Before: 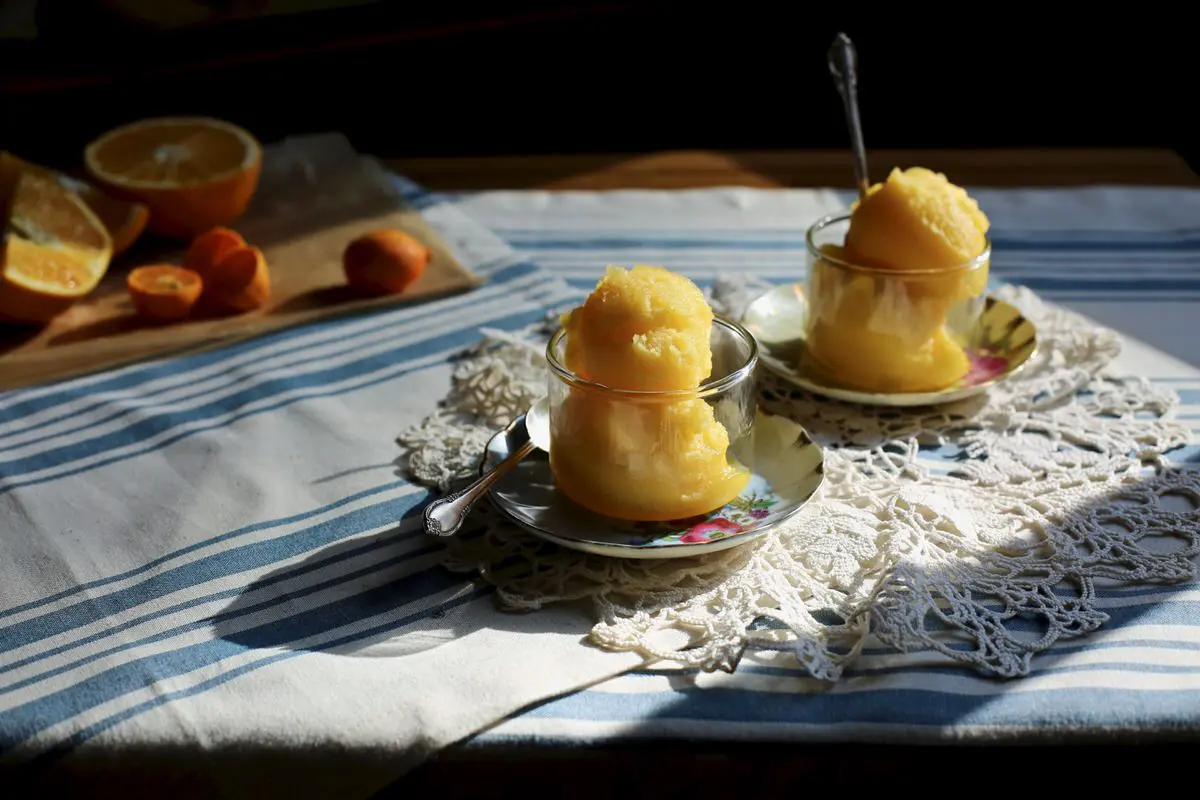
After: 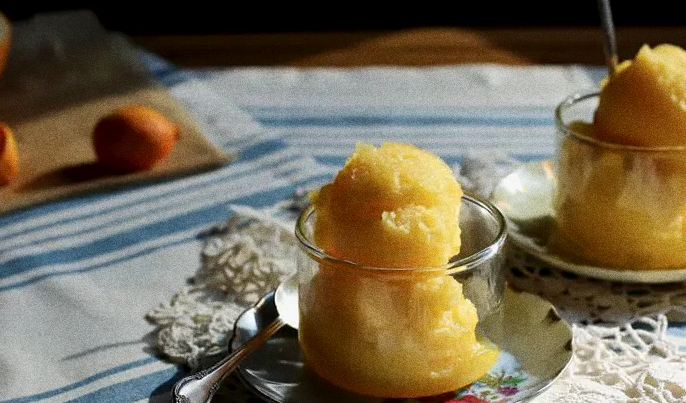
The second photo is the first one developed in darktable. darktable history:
grain: coarseness 11.82 ISO, strength 36.67%, mid-tones bias 74.17%
crop: left 20.932%, top 15.471%, right 21.848%, bottom 34.081%
exposure: black level correction 0.001, compensate highlight preservation false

★ ★ ★

(YOUR INSTRUCTIONS) Please copy the records above word for word, leaving the pictures out of your answer.

(SOLVED PROBLEM)
Before: 
After: 
The second photo is the first one developed in darktable. darktable history:
grain: coarseness 11.82 ISO, strength 36.67%, mid-tones bias 74.17%
crop: left 20.932%, top 15.471%, right 21.848%, bottom 34.081%
exposure: black level correction 0.001, compensate highlight preservation false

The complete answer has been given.